Contrastive Gaussian Clustering: Weakly Supervised 3D Scene Segmentation
Myrna C. Silva, Mahtab Dahaghin, Matteo Toso, Alessio Del Bue
TL;DR
This work addresses the difficulty of obtaining reliable 3D scene segmentation with limited 3D annotations by embedding a 3D segmentation feature field into a 3D Gaussian Splatting representation. It introduces a contrastive clustering objective on rendered 3D features and a spatial-similarity regularization to learn cross-view-consistent segmentation from inconsistent 2D masks, enabling both 2D novel-view segmentation and 3D scene partitioning. The approach outperforms state-of-the-art methods on open-vocabulary segmentation benchmarks, achieving higher mIoU and boundary alignment while maintaining real-time rendering capabilities. This yields a practical, scalable path for 3D scene understanding in cluttered or open-domain environments, with potential for integration with language-enabled prompts and hierarchical segmentation in future work.
Abstract
We introduce Contrastive Gaussian Clustering, a novel approach capable of provide segmentation masks from any viewpoint and of enabling 3D segmentation of the scene.

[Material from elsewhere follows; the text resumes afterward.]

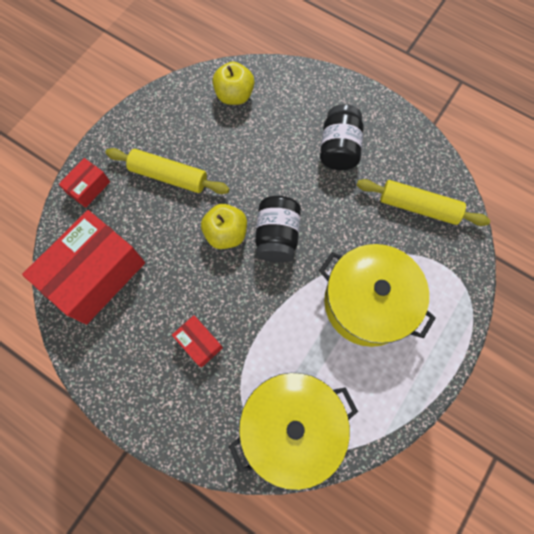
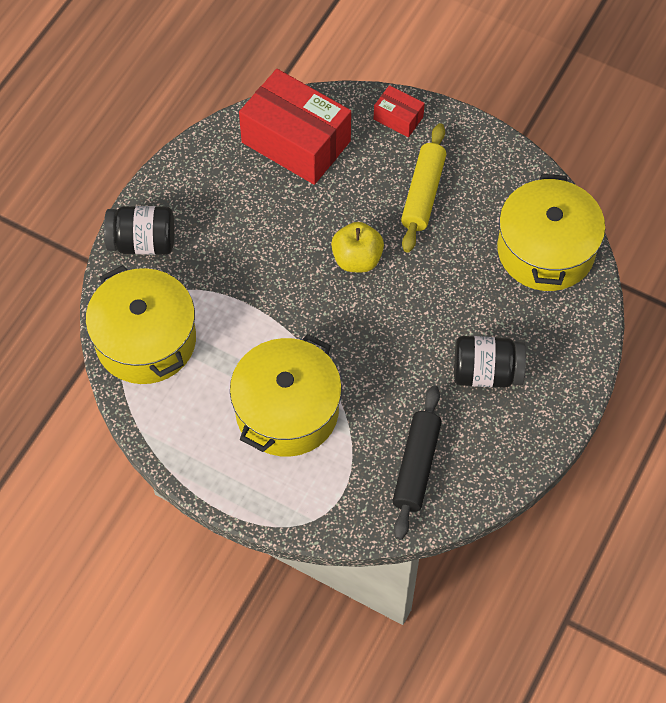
camera: 85 degrees right, 10 degrees down
red box [172,315,223,367] -> none
yellow apple [213,62,254,105] -> yellow pot [497,174,605,291]
black jar [255,196,301,263] -> black jar moved to [104,206,174,255]
yellow rolling pin [357,179,490,226] -> black rolling pin [392,386,442,540]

Recent works in novel-view synthesis have shown how to model the appearance of a scene via a cloud of 3D Gaussians, and how to generate accurate images from a given viewpoint by projecting on it the Gaussians before $α$ blending their color. Following this example, we train a model to include also a segmentation feature vector for each Gaussian. These can then be used for 3D scene segmentation, by clustering Gaussians according to their feature vectors; and to generate 2D segmentation masks, by projecting the Gaussians on a plane and $α$ blending over their segmentation features. Using a combination of contrastive learning and spatial regularization, our method can be trained on inconsistent 2D segmentation masks, and still learn to generate segmentation masks consistent across all views. Moreover, the resulting model is extremely accurate, improving the IoU accuracy of the predicted masks by $+8\%$ over the state of the art. Code and trained models will be released soon.